Dissimilarity between samples was measured by Euclidian distance.

Canonical correspondence analysis (CCA) using CANOCO 4.5 for Windows (ter Braak and Šmilauer, 1997) was used to assess the effects of measured soil physicochemical variables [organic C; pH (KCl); exchange acidity; total cations (ECEC); exchangeable K, Ca and Mg; and extractable P] on soil microbial community structure (described by DGGE profiles), under the different land uses at Baynesfield and trash managements at Mount Edgecombe. Because the soil variables at site 2 were highly collinear (variance inflation factors > 20 for most of the variables), a sub-set of variables with a relatively independent significant effect on soil microbial composition, was selected through permutation testing (Monte Carlo Permutation test, n = 499) in a stepwise selection process. CCA is specifically designed to compare data in the form of contingency tables where variables (in this case, bands) are enumerated.

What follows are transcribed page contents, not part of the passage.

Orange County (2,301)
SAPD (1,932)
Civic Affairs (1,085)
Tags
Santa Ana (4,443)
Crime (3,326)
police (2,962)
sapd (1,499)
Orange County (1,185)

Microbial community composition (presence/absence of DGGE bands) in soils from fields with different land uses (Baynesfield) or trash management plots (Mount Edgecombe), was compared by non-metric multidimensional scaling (NMS), rotated by PCA to produce low-dimensional plots, with the horizontal axis aligned to the direction of maximum compositional variation, based on Sörensen’s distance coefficient, using the program WinKyst 1.0 (Šmilauer, 2002) and tested by MRPP, standard deviation = 1. The principle behind NMS is to find a graphical representation of the data in a few dimensions, the distance in the ordination of the samples reflecting the (dis)similarities between the respective DGGE patterns as closely as possible (Hernesmaa et al., 2005).

Genstat Release 9.1 (PC/Windows XP) 2006, Lawes Agricultural Trust (Rothamsted Experimental Station) was used for analyses of variance (ANOVA). One-way ANOVA of species richness (S) (number of bands present) of soil microbial communities was carried out. Relative band intensity (mass) and position were used to determine bacterial community evenness (J) and the Shannon Weaver Diversity Index (H') (Peet, 1974). The latter provides a composite measure of diversity, based on both species richness (S) (the number of bands present) and Pielou’s species

evenness (J') (a measure of the equitability of the relative band intensities across the gels) (Pielou, 1977). Pairwise comparisons were made, using the Ryan/Einot- Gabriel/Welsch multiple range test. For Mount Edgecombe data, a two-way ANOVA of soil variables, and another of the main effects and interaction of the trashing and fertilizer treatments on soil bacterial richness, evenness and diversity were carried out.

The results of ANOVA however, are not unequivocal, because neither the richness nor evenness parameter can be determined with certainty for prokaryotes in soil samples (Tebbe and Schloter, 2007). Least significant differences were calculated at the 5% level.